------ Supplied text

From c42ed8044c4bb9b8eadfd6930238ff5e700df656 Mon Sep 17 00:00:00 2001
From: Andrea Asperti <andrea.asperti@unibo.it>
Date: Thu, 10 Mar 2011 07:41:22 +0000
Subject: [PATCH 1/1] diamond property

---
 matita/matita/lib/lambda/par_reduction.ma | 501 ++++++++++++++++++++++
 matita/matita/lib/lambda/subst.ma         |  85 +++-
 2 files changed, 583 insertions(+), 3 deletions(-)

------------

Instructions:
A. Please decide whether each statement agrees with the patch header, answering yes or no and quoting its deciding words: (i) the patch changes two files; (ii) the patch's subject is "diamond property"; (iii) 501 lines change in subst.ma.
B. Rename "diamond property" to "confluence property" in the patch header, and give it again starting at "From c42ed8044c4bb9b8eadfd6930238ff5e700df656 Mon" and ending at "insertions(+), 3 deletions(-)".

------ Recorded data

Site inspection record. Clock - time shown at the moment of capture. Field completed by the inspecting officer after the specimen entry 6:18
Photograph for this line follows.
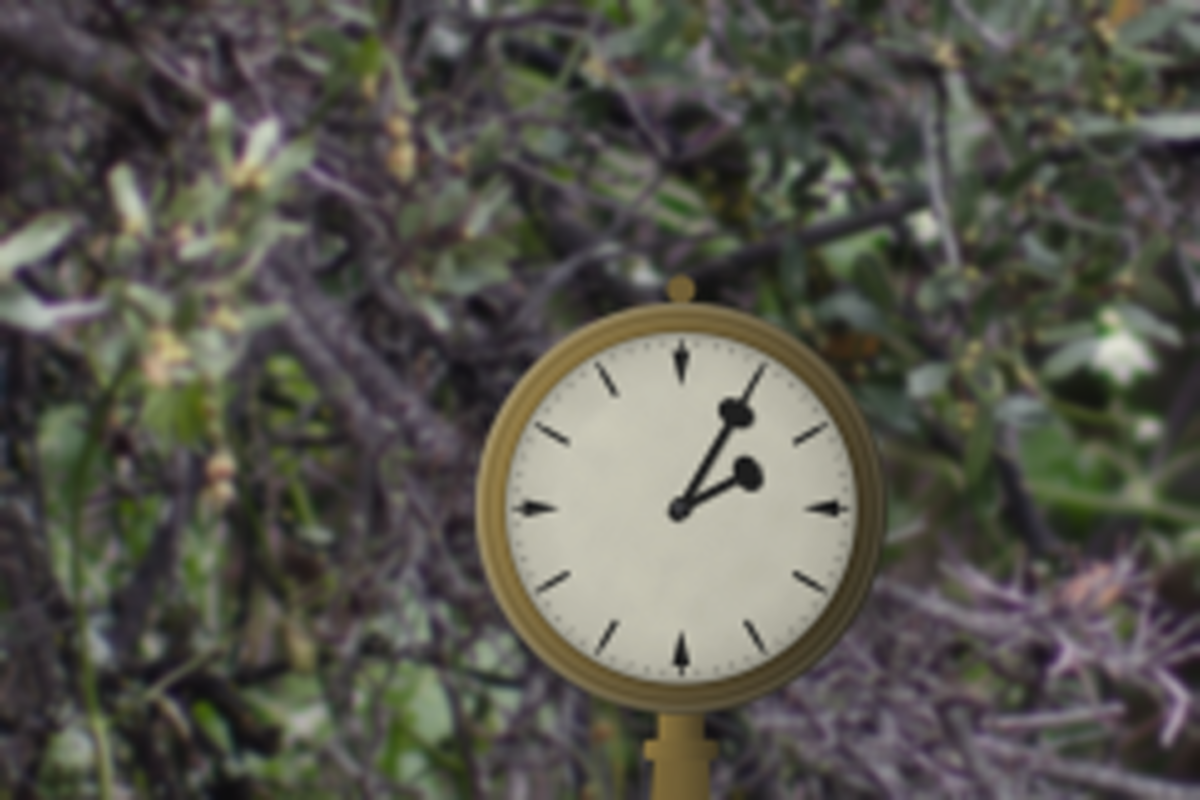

------------

Solutions by task:
A.
(i) Yes: "2 files changed, 583 insertions(+), 3 deletions(-)"
(ii) Yes: "Subject: [PATCH 1/1] diamond property"
(iii) No: "matita/matita/lib/lambda/subst.ma         |  85 +++-"

B.
From c42ed8044c4bb9b8eadfd6930238ff5e700df656 Mon Sep 17 00:00:00 2001
From: Andrea Asperti <andrea.asperti@unibo.it>
Date: Thu, 10 Mar 2011 07:41:22 +0000
Subject: [PATCH 1/1] confluence property

---
 matita/matita/lib/lambda/par_reduction.ma | 501 ++++++++++++++++++++++
 matita/matita/lib/lambda/subst.ma         |  85 +++-
 2 files changed, 583 insertions(+), 3 deletions(-)